Symptomatic though not necessarily emblematic, Ms Ladda is easily villainised, sometimes unfairly. The problem is not her; the problem is the fact that the government blithely believes that something called the Cultural Surveillance Office is even necessary. As if we were a mansion so susceptible to cultural vandalism, or a terminal patient in need of 24-hour vigilance, or an ungodly girl under perpetual threat of demonic possession. The fact that we still need to spend tax money on this agency is an issue worthy of public hearing. And that the government still relies on the watchdog’s (dis) service betrays the feudal mindset that it believes the people are so weak they can’t think for themselves.

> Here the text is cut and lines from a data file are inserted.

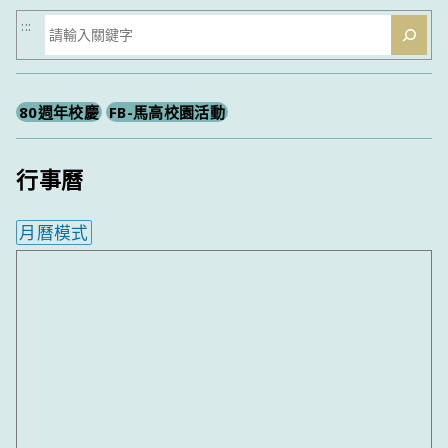
搜
:::
尋
80週年校慶
FB-馬高校園活動
行事曆
月曆模式
內嵌行事曆為視覺預覽，完整行事曆內容請使用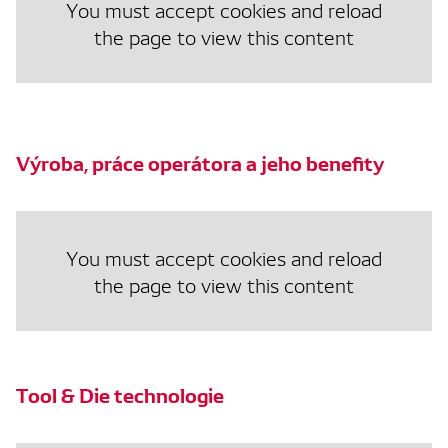
You must accept cookies and reload
the page to view this content
Výroba, práce operátora a jeho benefity
You must accept cookies and reload
the page to view this content
Tool & Die technologie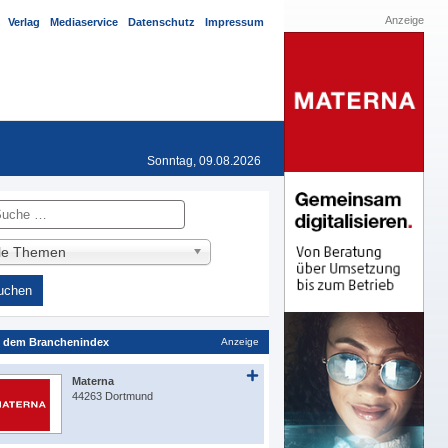
Anzeige
Verlag
Mediaservice
Datenschutz
Impressum
Sonntag, 09.08.2026
he
lle Themen
 dem Branchenindex
Anzeige
Materna
44263 Dortmund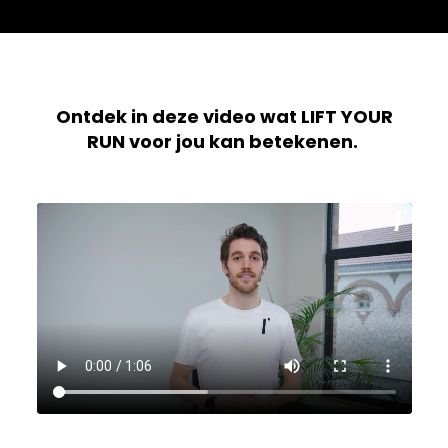
Ontdek in deze video wat LIFT YOUR
RUN voor jou kan betekenen.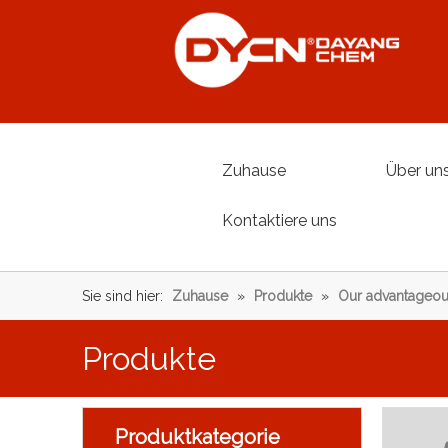
Zuhause
Über un
Kontaktiere uns
Sie sind hier:
Zuhause
»
Produkte
»
Our advantageou
Produkte
Produktkategorie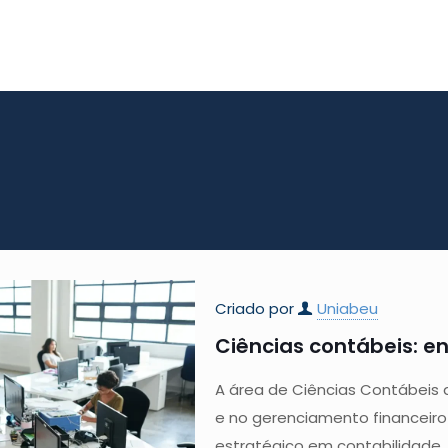
Criado por
Uniabeu
Ciências contábeis: e
A área de Ciências Contábeis
e no gerenciamento financeiro
estratégico em contabilidade, 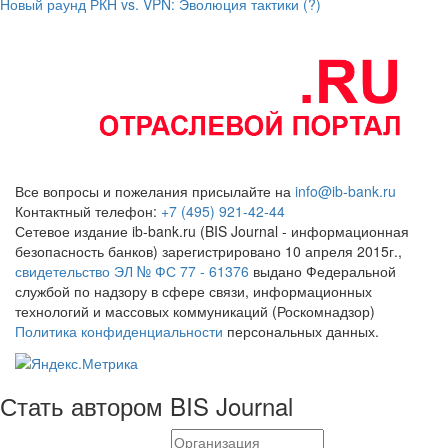
Новый раунд РКН vs. VPN: Эволюция тактики (?)
Все вопросы и пожелания присылайте на
info@ib-bank.ru
Контактный телефон:
+7 (495) 921-42-44
Сетевое издание ib-bank.ru (BIS Journal - информационная
безопасность банков) зарегистрировано 10 апреля 2015г.,
свидетельство ЭЛ № ФС 77 - 61376
выдано Федеральной
службой по надзору в сфере связи, информационных
технологий и массовых коммуникаций (Роскомнадзор)
Политика конфиденциальности
персональных данных.
Стать автором BIS Journal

Society should be trusted to be its own watchdog. Top-down control isn’t working any more in the new environment of great flux, of rapid advances in technology, and of heady, global interconnectedness that keeps redefining “culture”. Civic bodies, consumers organisations, industry associations – say, TV producers or filmmakers – and the audiences themselves should be encouraged to have the power to control the media’s performance and to decide what’s appropriate and what’s not in an organic way. Governmental parenting is as dated as last week’s football results, and the Culture Ministry is too valuable to spend its time, like East German thought police, carrying out surveillance on the people. It’s a shame that they still don’t realise this at this hour.